This invention is directed to a lamp assembly, and more particularly a lamp assembly for use in measuring pressure on a surface painted with pressure sensitive paint.
Accurate determination of aircraft component loads from wind tunnel testing is critical to the development of any air vehicle. Traditional techniques utilize many surface pressure taps distributed over the surface of a wind tunnel model to obtain an estimate of the surface pressure distribution. Physical and mechanical constraints of typical test articles limit the number of pressure taps that can be used to define the actual surface pressure distribution over the entire surface. Pressure taps provide a reading of the pressure at one point only on the surface, and must be connected to pressure transducers by using individual flexible tubing. A wind tunnel model can easily require a large number of such taps, such that the total installation cost for testing a particular model can become quite high. Moreover, while such taps provide readings of the pressures at the points where such taps are installed, it becomes a significant challenge when using taps alone to determine the air pressure between the tap locations, which is required in order to create a complete surface pressure map over the entire air vehicle which then can be used to determine the integrated loads on various aerodynamic surfaces.
The traditional method requires a significant amount of manual interaction and creative engineering judgment. Inherent inaccuracies exist in this approach since there is a high probability that localized flow features are missed by the taps alone. Wind tunnel testing is a pacing item in the length of the design cycle of an aircraft, and a shortened cycle results in significant cost savings.
Pressure sensitive paint (PSP) requires only a few surface pressure taps and uses an optical technique to obtain the pressure at every point over the model surface. Although the pressure transducers are more accurate than the PSP at a given point, that PSP provides a continuum of pressure over the model produces a significant advantage over the traditional approach. In addition, the process by which the pressures are transformed onto a finite element model of the aircraft is significantly shortened.

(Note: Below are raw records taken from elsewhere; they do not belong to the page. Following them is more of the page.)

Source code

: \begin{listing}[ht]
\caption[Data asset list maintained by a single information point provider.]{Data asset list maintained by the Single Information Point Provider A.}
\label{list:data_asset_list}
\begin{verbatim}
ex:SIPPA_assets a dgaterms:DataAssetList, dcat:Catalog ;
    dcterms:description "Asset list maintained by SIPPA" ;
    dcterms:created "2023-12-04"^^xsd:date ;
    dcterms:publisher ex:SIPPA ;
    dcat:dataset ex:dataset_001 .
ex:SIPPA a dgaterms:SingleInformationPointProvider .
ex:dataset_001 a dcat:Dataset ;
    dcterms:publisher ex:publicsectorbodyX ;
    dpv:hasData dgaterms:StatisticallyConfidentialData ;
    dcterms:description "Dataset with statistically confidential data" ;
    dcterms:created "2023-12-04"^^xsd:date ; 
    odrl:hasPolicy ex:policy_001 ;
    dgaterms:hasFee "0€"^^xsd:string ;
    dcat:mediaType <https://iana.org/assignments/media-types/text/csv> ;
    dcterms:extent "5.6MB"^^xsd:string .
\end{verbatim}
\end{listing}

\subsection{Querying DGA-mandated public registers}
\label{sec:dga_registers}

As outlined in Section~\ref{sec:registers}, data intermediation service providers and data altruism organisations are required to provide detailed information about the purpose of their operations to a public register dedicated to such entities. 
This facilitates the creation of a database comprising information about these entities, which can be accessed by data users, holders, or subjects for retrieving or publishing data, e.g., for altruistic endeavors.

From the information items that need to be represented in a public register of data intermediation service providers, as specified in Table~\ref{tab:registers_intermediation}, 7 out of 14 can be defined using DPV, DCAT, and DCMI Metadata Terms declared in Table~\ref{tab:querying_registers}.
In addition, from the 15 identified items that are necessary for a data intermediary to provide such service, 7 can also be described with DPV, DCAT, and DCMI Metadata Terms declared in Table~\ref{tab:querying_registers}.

In making accurate PSP measurements to determine aircraft component loads, the requirements for the PSP illumination system have become even more critical. The illumination source must be (1) extremely stable in time while also withstanding changes in temperature and pressure, (2) provide the proper wavelengths of light with very little or no leakage in the detection band, and (3) be easy to install, adjust, and remove from the test facility. Equally important, the illumination source must be protected from overheating to avoid failure.